--- EXCERPT ---
South Africa, responsible for 1.2% of global emissions (40% of Africa's GHG), must tread more carefully in the political minefields of Copenhagen. The South African government announcement ties emissions reductions to aid for coping with the transition, but doesn't provide details of what the aid is for. A statement from the Presidency notes that the negotiations in Copenhagen should balance adaptation and mitigation, and 'should strengthen climate resilient development and must urgently assist the world's poorest and most vulnerable to adapt to the inevitable impacts of a rapidly changing climate.' The statement goes on to say that the mitigation actions needed to reduce emissions by 34% are conditional on 'finance, technology and support for capacity building from developed countries,' and that 'an ambitious and long term financing package for both adaptation and mitigation is a central element of the Copenhagen negotiations and one that will have significant impact on the extent to which developing countries can take mitigation action.'
As a relatively wealthy country among the under-developed, South Africa has seen very little public debate about what carbon emissions reduction means for society. Some commentators have suggested that President Zuma's recent announcement means that power utility Eskom will have to forgo construction of one of three planned coal-fired power stations. What is not clear is whether the intention is to replace this with nuclear or renewable energy sources, but either way the elimination of one dirty power station is not enough on its own to reach the 34% reduction target.
There will need to be changes in other sectors, and this calls for leadership not only from government but also from civil society. Organisations such as the Green Building Council of South Africa have begun the transformation process, and Arup is proud to have helped the Council develop its Green Star rating tool for office buildings. However this is only the start of what needs to become a concerted effort by Africa's largest emitter of greenhouse gases to develop mitigation and adaptation strategies. While the economic case for investment in transformation may not have been concluded, there is a sense of inevitability about the prospect of funding tied to emissions protocols, and developing countries are lining up.
--- EXCERPTED DATA ---
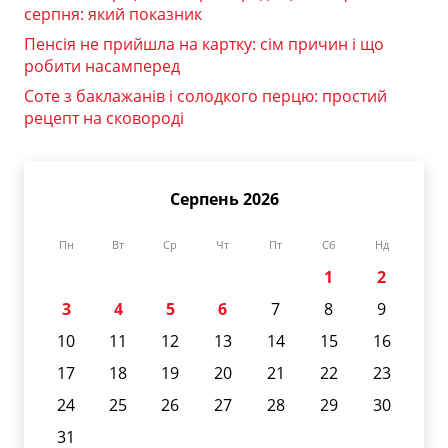
серпня: який показник
Пенсія не прийшла на картку: сім причин і що
робити насамперед
Соте з баклажанів і солодкого перцю: простий
рецепт на сковороді
Серпень 2026
Пн
Вт
Ср
Чт
Пт
Сб
Нд
1
2
3
4
5
6
7
8
9
10
11
12
13
14
15
16
17
18
19
20
21
22
23
24
25
26
27
28
29
30
31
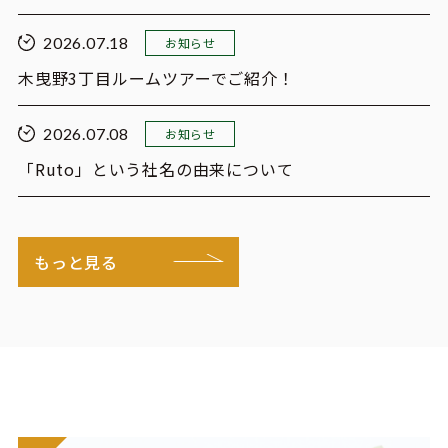
2026.07.18
お知らせ
木曳野3丁目ルームツアーでご紹介！
2026.07.08
お知らせ
「Ruto」という社名の由来について
もっと見る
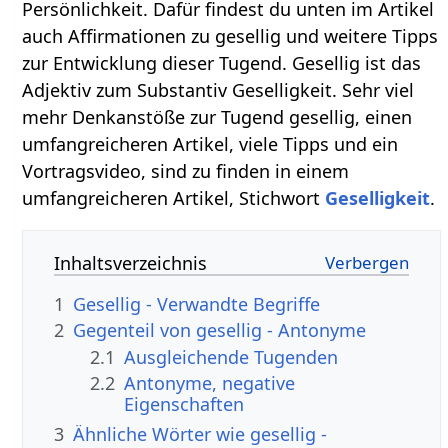
Persönlichkeit. Dafür findest du unten im Artikel
auch Affirmationen zu gesellig und weitere Tipps
zur Entwicklung dieser Tugend. Gesellig ist das
Adjektiv zum Substantiv Geselligkeit. Sehr viel
mehr Denkanstöße zur Tugend gesellig, einen
umfangreicheren Artikel, viele Tipps und ein
Vortragsvideo, sind zu finden in einem
umfangreicheren Artikel, Stichwort
Geselligkeit
.
Inhaltsverzeichnis
1
Gesellig - Verwandte Begriffe
2
Gegenteil von gesellig - Antonyme
2.1
Ausgleichende Tugenden
2.2
Antonyme, negative
Eigenschaften
3
Ähnliche Wörter wie gesellig -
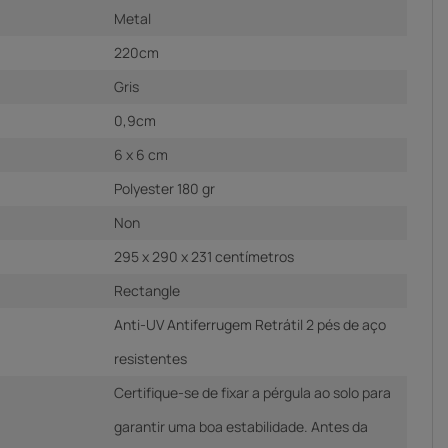
Metal
220cm
Gris
0,9cm
6 x 6 cm
Polyester 180 gr
Non
295 x 290 x 231 centímetros
Rectangle
Anti-UV Antiferrugem Retrátil 2 pés de aço
resistentes
Certifique-se de fixar a pérgula ao solo para
garantir uma boa estabilidade. Antes da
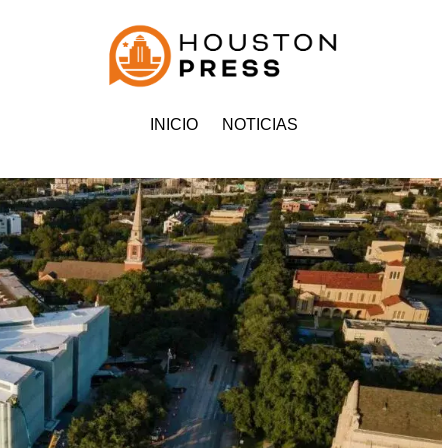
INICIO
NOTICIAS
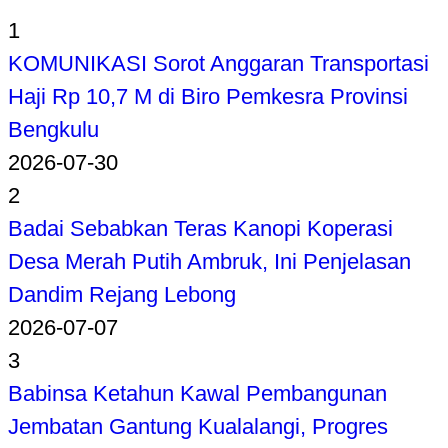
1
KOMUNIKASI Sorot Anggaran Transportasi
Haji Rp 10,7 M di Biro Pemkesra Provinsi
Bengkulu
2026-07-30
2
Badai Sebabkan Teras Kanopi Koperasi
Desa Merah Putih Ambruk, Ini Penjelasan
Dandim Rejang Lebong
2026-07-07
3
Babinsa Ketahun Kawal Pembangunan
Jembatan Gantung Kualalangi, Progres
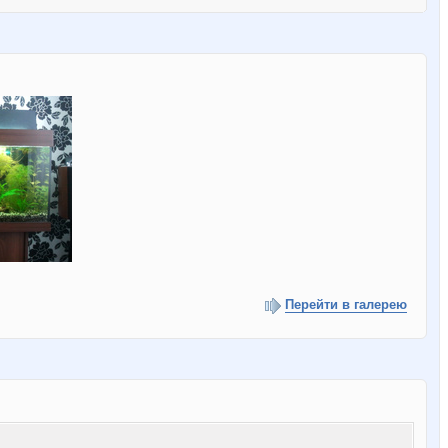
Перейти в галерею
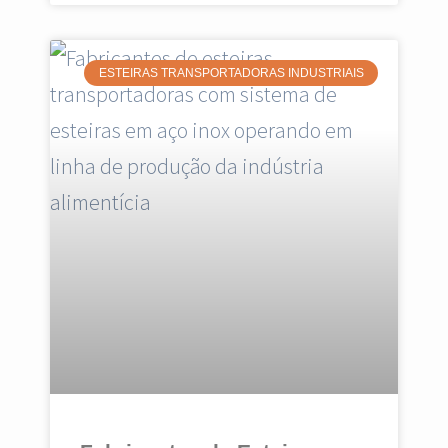
ESTEIRAS TRANSPORTADORAS INDUSTRIAIS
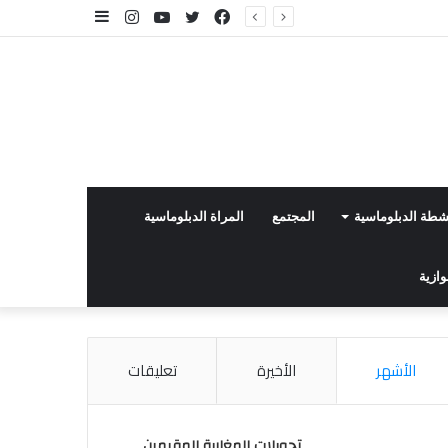
فيسبوك
تويتر
يوتيوب
انستقرام
إضافة
عمود
جانبي
نشطة الدبلوماسية
المجتمع
المراة الدبلوماسية
وازية
الأشهر
الأخيرة
تعليقات
تحويلات المغاربة المقيمين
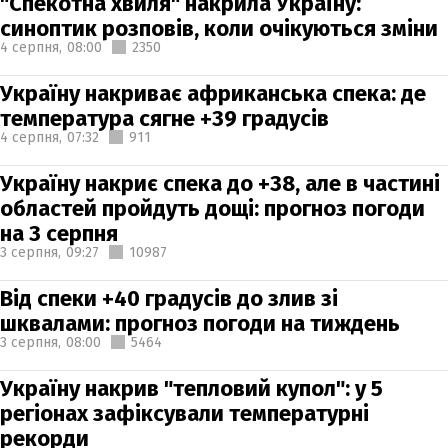
"Спекотна хвиля" накрила Україну:
синоптик розповів, коли очікуються зміни
4 серпня,
08:00
2350
Україну накриває африканська спека: де
температура сягне +39 градусів
4 серпня,
07:32
911
Україну накриє спека до +38, але в частині
областей пройдуть дощі: прогноз погоди
на 3 серпня
3 серпня,
09:27
10987
Від спеки +40 градусів до злив зі
шквалами: прогноз погоди на тиждень
3 серпня,
08:00
5464
Україну накрив "тепловий купол": у 5
регіонах зафіксували температурні
рекорди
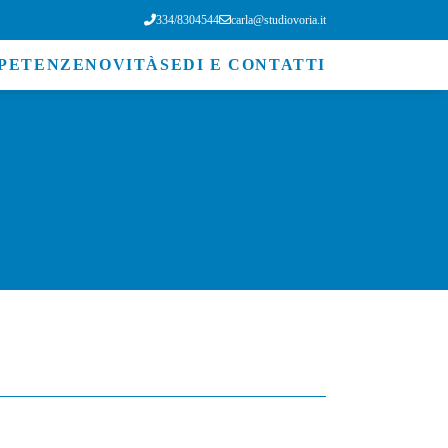
334/8304544
carla@studiovoria.it
PETENZE
NOVITÀ
SEDI E CONTATTI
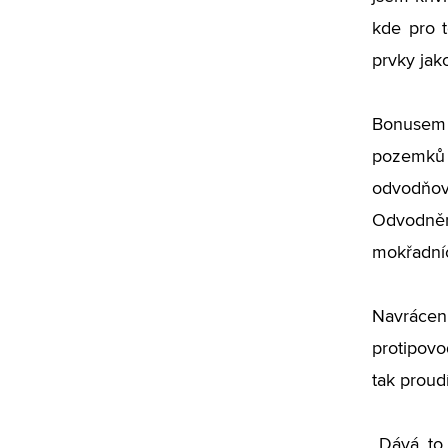
kde pro t
prvky jak
Bonusem 
pozemků 
odvodňova
Odvodněn
mokřadníc
Navrácen
protipovo
tak proud
„Dává to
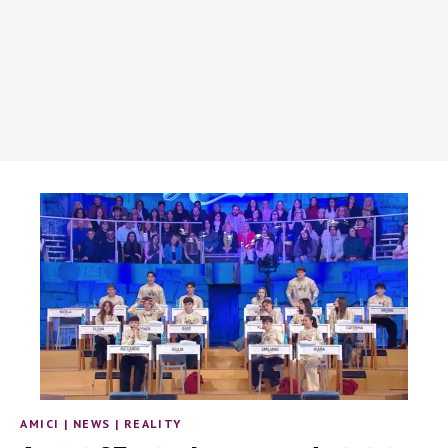
AMICI
|
NEWS
|
REALITY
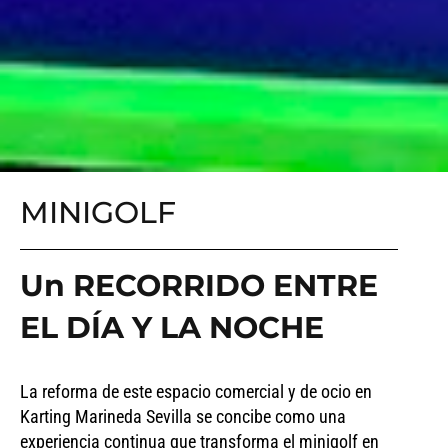
MINIGOLF
Un RECORRIDO ENTRE
EL DÍA Y LA NOCHE
La reforma de este espacio comercial y de ocio en
Karting Marineda Sevilla se concibe como una
experiencia continua que transforma el minigolf en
---
## ACTIONS TO TAKE
A – Reproduce the stretch of the South Africa climate text from "There will need" through "are lining up.".
B – In the South Africa climate text, what share of global emissions is South Africa said to be responsible for?
The items that come after the text were taken from a separate source.

## SOLUTIONS PER TASK
A –
There will need to be changes in other sectors, and this calls for leadership not only from government but also from civil society. Organisations such as the Green Building Council of South Africa have begun the transformation process, and Arup is proud to have helped the Council develop its Green Star rating tool for office buildings. However this is only the start of what needs to become a concerted effort by Africa's largest emitter of greenhouse gases to develop mitigation and adaptation strategies. While the economic case for investment in transformation may not have been concluded, there is a sense of inevitability about the prospect of funding tied to emissions protocols, and developing countries are lining up.

B – 1.2% of global emissions.